── DATA TO EXAMINE ──

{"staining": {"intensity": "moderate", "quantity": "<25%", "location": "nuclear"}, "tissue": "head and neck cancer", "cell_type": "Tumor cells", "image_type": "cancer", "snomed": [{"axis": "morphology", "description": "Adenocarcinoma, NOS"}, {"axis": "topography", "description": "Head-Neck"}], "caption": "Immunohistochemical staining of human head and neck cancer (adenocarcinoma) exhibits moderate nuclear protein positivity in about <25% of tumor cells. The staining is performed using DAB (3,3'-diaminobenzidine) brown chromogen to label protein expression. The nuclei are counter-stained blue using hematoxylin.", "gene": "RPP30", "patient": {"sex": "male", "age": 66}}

───
── DATA TO EXAMINE ──

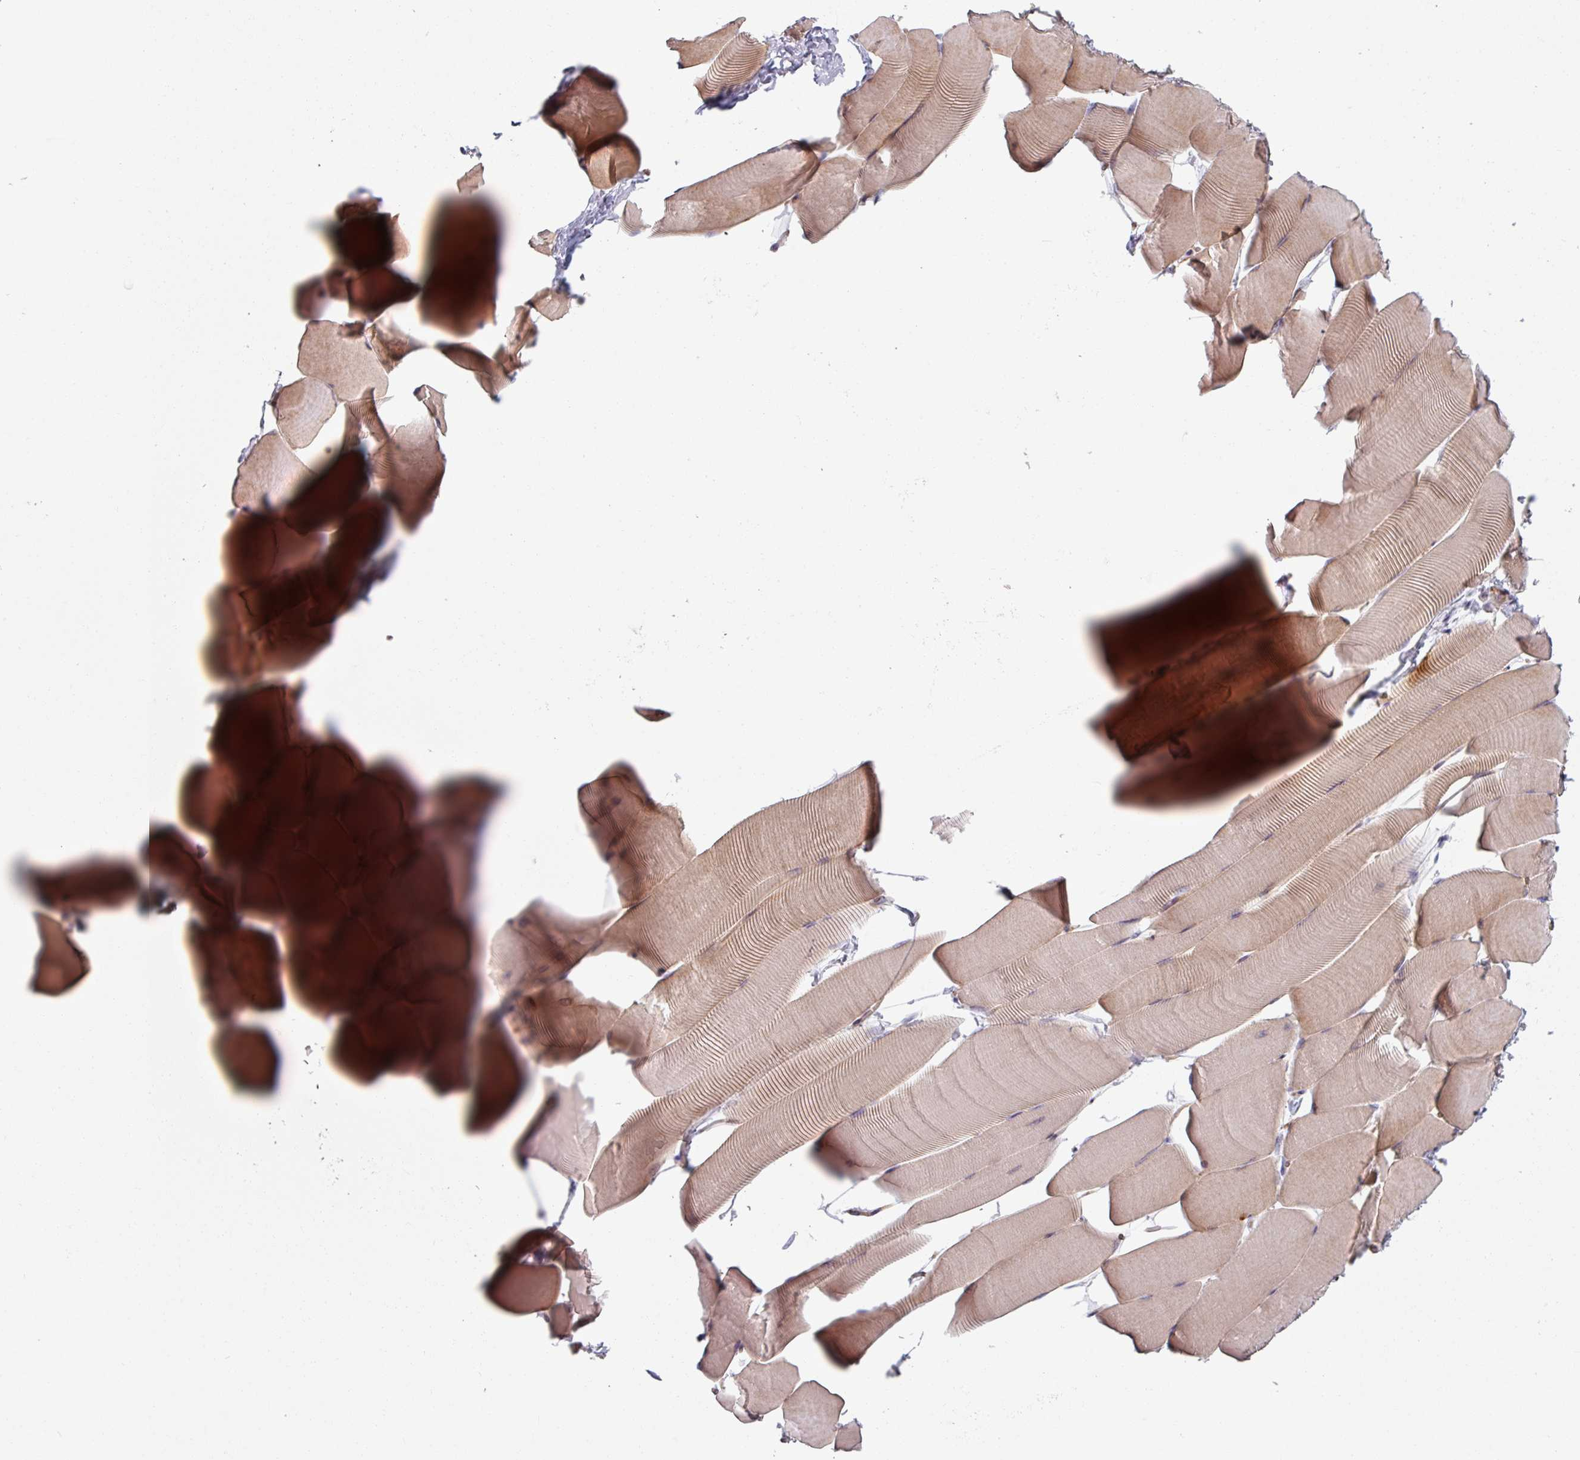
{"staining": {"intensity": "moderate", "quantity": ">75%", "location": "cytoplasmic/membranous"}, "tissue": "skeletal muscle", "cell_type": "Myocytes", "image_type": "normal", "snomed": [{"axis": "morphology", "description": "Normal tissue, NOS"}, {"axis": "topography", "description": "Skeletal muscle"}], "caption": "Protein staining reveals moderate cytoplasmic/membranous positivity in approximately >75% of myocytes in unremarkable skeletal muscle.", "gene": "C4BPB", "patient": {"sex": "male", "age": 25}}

───
── DATA TO EXAMINE ──

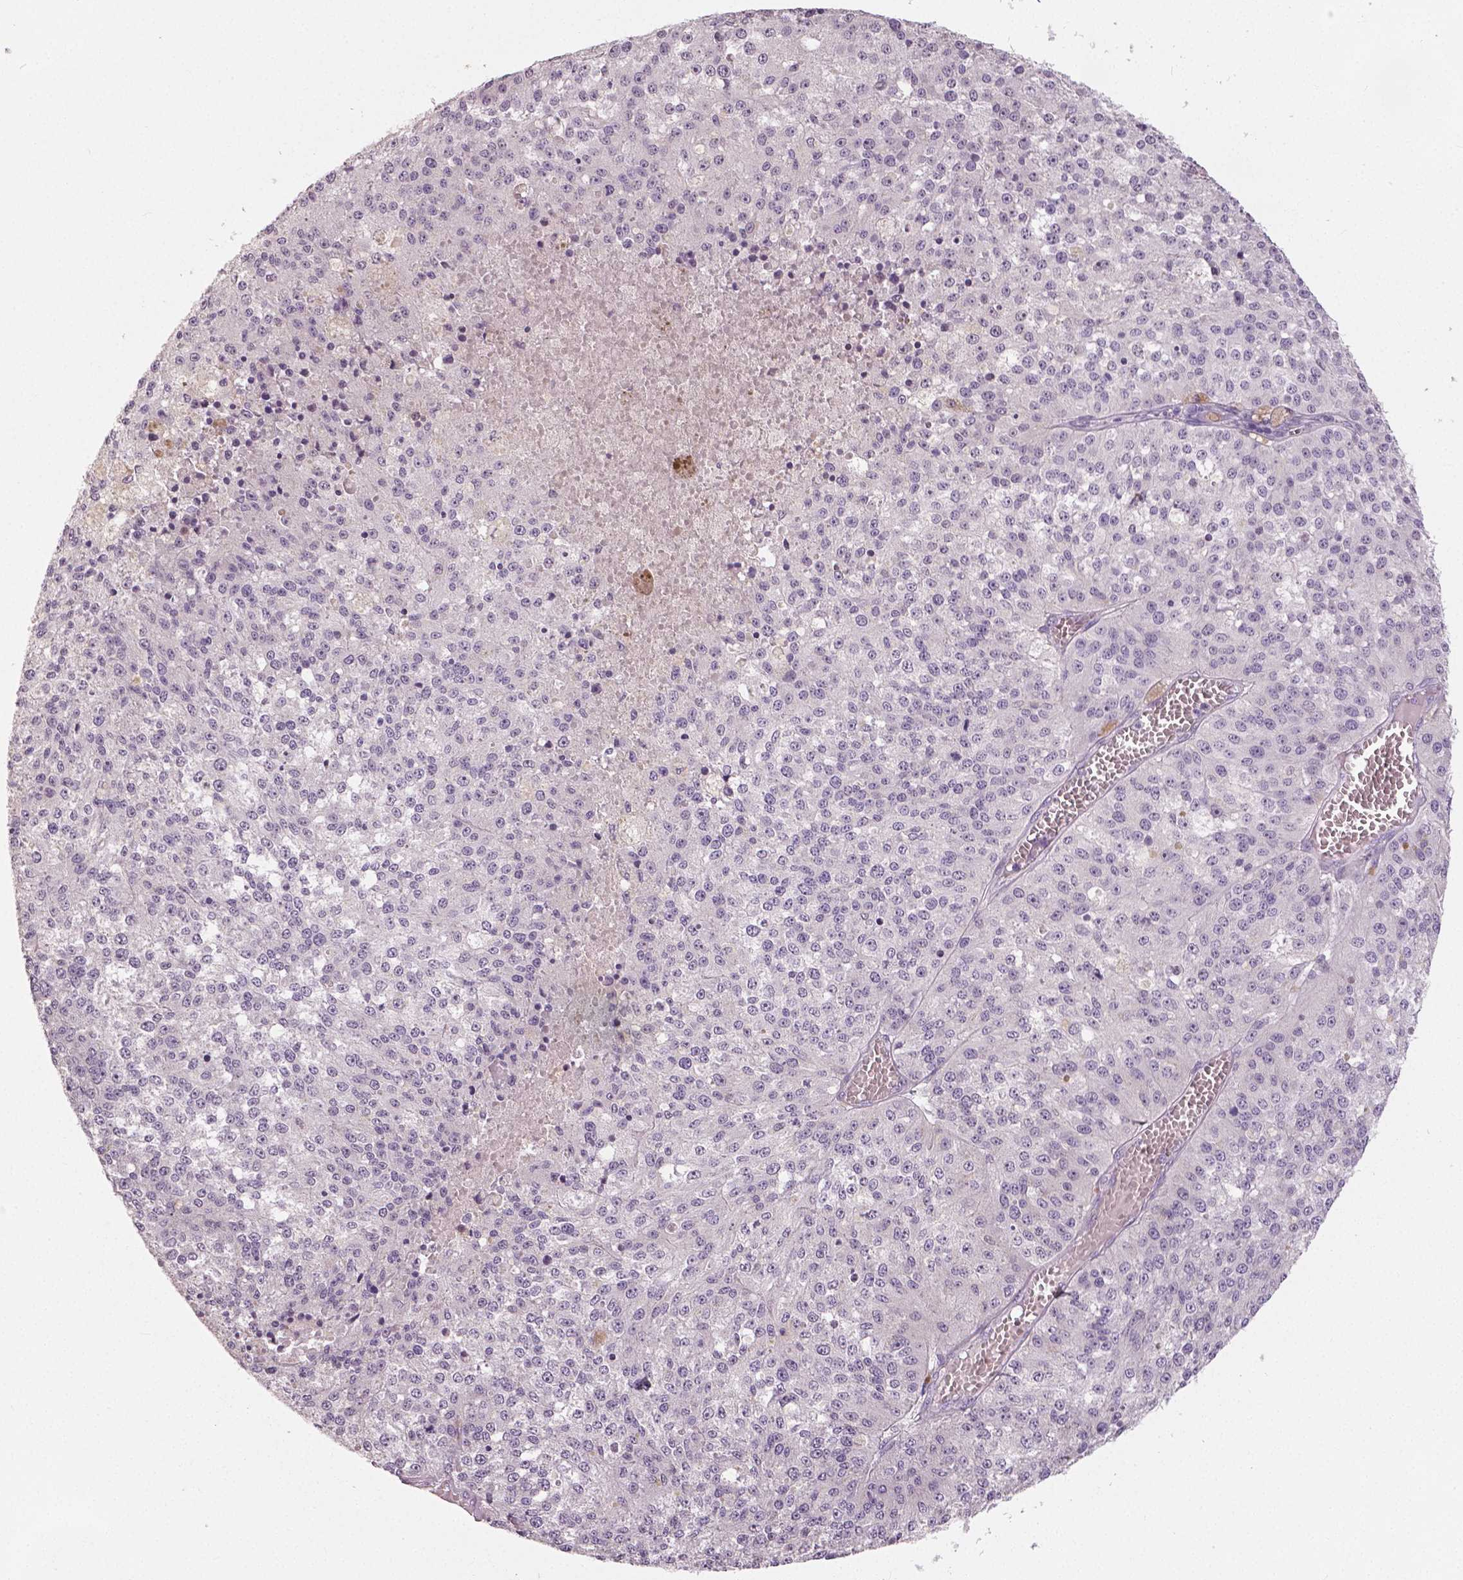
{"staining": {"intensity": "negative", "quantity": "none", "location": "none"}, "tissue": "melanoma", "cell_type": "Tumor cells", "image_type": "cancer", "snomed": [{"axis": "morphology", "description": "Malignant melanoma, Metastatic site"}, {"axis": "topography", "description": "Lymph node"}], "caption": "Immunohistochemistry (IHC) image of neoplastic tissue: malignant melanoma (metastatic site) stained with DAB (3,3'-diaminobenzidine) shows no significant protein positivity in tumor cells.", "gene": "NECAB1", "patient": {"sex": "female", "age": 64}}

───

> **YOUR INSTRUCTIONS**
Scan the lines above for "diaminobenzidine", then copy every one that has it.

> **RESPONSE BELOW**
{"staining": {"intensity": "moderate", "quantity": "<25%", "location": "nuclear"}, "tissue": "head and neck cancer", "cell_type": "Tumor cells", "image_type": "cancer", "snomed": [{"axis": "morphology", "description": "Adenocarcinoma, NOS"}, {"axis": "topography", "description": "Head-Neck"}], "caption": "Immunohistochemical staining of human head and neck cancer (adenocarcinoma) exhibits moderate nuclear protein positivity in about <25% of tumor cells. The staining is performed using DAB (3,3'-diaminobenzidine) brown chromogen to label protein expression. The nuclei are counter-stained blue using hematoxylin.", "gene": "RPP30", "patient": {"sex": "male", "age": 66}}
{"staining": {"intensity": "negative", "quantity": "none", "location": "none"}, "tissue": "melanoma", "cell_type": "Tumor cells", "image_type": "cancer", "snomed": [{"axis": "morphology", "description": "Malignant melanoma, Metastatic site"}, {"axis": "topography", "description": "Lymph node"}], "caption": "Immunohistochemistry (IHC) image of neoplastic tissue: malignant melanoma (metastatic site) stained with DAB (3,3'-diaminobenzidine) shows no significant protein positivity in tumor cells.", "gene": "NECAB1", "patient": {"sex": "female", "age": 64}}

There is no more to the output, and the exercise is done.